President Gordon B. Hinckley testified, “We suffer from the fear of ridicule, the fear of failure, the fear of loneliness, the fear of ignorance.  Some fear the present, some the future.  Some carry a burden of sin and would give almost anything to unshackle themselves from that burden, but fear to change their lives. Let us recognize that fear comes not of God, but rather that this gnawing, destructive element comes from the adversary of truth and righteousness.  Fear is the antithesis of faith.  It is corrosive in its effects, even deadly.

“‘For God hath not given us the spirit of fear; but of power, and of love, and of a sound mind’ (2 Timothy 1:7).  These principles are the great antidotes to the fears that rob us of our strength and sometimes knock us down to defeat. They give us power.  “What power? The power of the gospel, the power of truth, the power of faith, the power of the priesthood” (Gordon B. Hinckley, Faith: The Essence of True Religion, 13-14).

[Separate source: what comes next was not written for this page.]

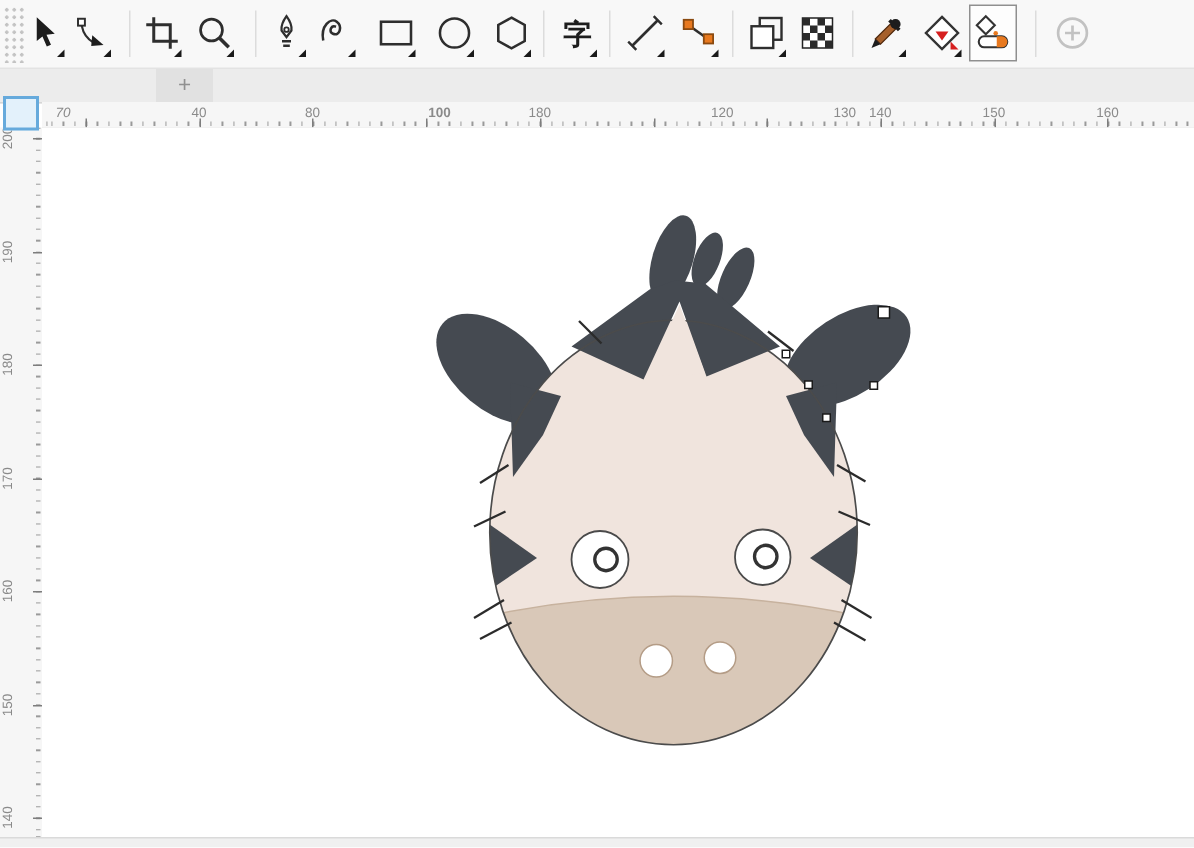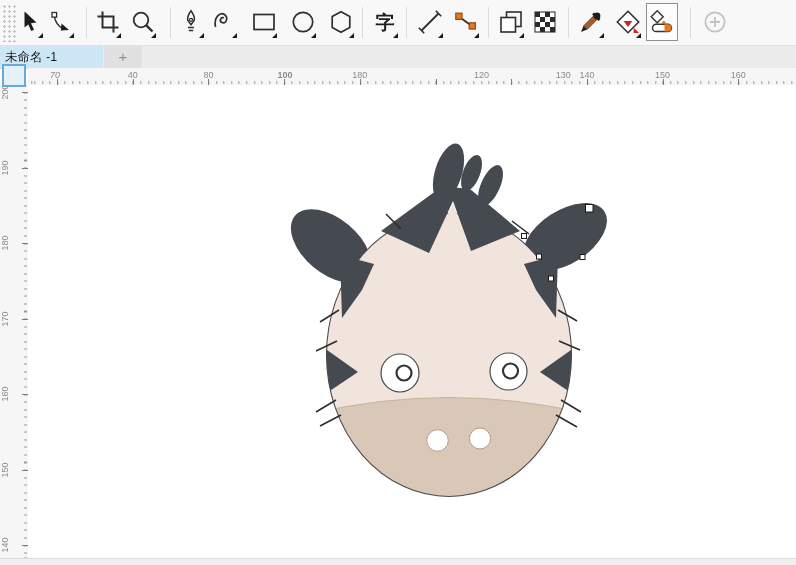"未命名 -1" div.tab { html: <div> <span>未命名 -1</span> </div> -> none }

Our living prophet, President Thomas S. Monson, counseled, “Though the storm clouds may gather, though the rains may pour down upon us, our knowledge of the gospel and our love of our Heavenly Father and of our Savior will comfort and sustain us and bring joy to our hearts as we walk uprightly and keep the commandments.  There will be nothing in this world that can defeat us…Fear not.  Be of good cheer.  The future is as bright as your faith” (“Be of Good Cheer,” Ensign, May 2009, 92).

I was interested to learn recently about some of the things many young people your age most fear.  In a survey completed by 1100 respondents between the ages of 16 and 25, money issues, underachieving, loneliness, and war were ranked as four of the top five fears (YouthNet).  I especially was struck by the finding that one in five young people feared being alone—both now and in the future.  I equally was impressed as I reflected on how the gospel of Jesus Christ provides the perfect remedy for our greatest fears.

In a world where so many fear being alone, how blessed we are as we honor our covenants and keep the commandments to have the constant companionship— the companionship—of the Holy Ghost.

The Savior reassured His disciples, “I will go before your face.  I will be on your right hand and on your left, and my Spirit shall be in your hearts, and mine angels round about you, to bear you up” (D&C 84:88).

My beloved young brothers and sisters, we are never alone.  If we are faithful we need not fear—and we absolutely never need to fear being alone.

Please consider the survey result I just described about loneliness as you listen again to the words of the hymn sung by the faculty quartet:

How firm a foundation, ye saints of the Lord,

Is laid for your faith in His excellent Word!

What more can He say than to you He hath said,

Who unto the Savior for refuge have fled?

 

In every condition, in sickness, in health;

In poverty’s vale, or abounding in wealth;

At home or abroad, on the land, or the sea,

As thy days may demand, so thy succor shall be.

 

Fear not, I am with thee, O be not dismayed,

For I am thy God and will still give thee aid;

I’ll strengthen thee, help thee, and cause thee to stand

Upheld by my righteous, omnipotent hand.

 

When through the deep waters I call thee to go,

The rivers of sorrow shall not thee o’erflow;

For I will be with thee, thy troubles to bless,

And sanctify to thee thy deepest distress.

 

The soul that on Jesus hath leaned for repose

I will not, I cannot, desert to his foes;

That soul, though all hell should endeavor to shake,

I’ll never, no never, no never forsake.

(“How Firm a Foundation,” Hymns, no. 85).

 

I know and witness Jesus Christ is our Savior and that He lives.  Jesus is the only Begotten Son of the Eternal Father.  He is resurrected and stands at the head of His Church and directs its affairs in these latter days.  As His servant and in the authority of the Holy Apostleship, I invoke this blessing upon you—that as you face your future, your faith in Christ will overcome your fear, and that you will know with increasing certainty that He is with you.  I promise that the Savior will go before your face, will be on your right hand and on your left, and that His Spirit shall be in your hearts in all of your righteous endeavors and throughout all the days of your life.  I invoke this blessing upon you, and I bear my solemn witness of these truths in the sacred name of the Lord Jesus Christ, amen.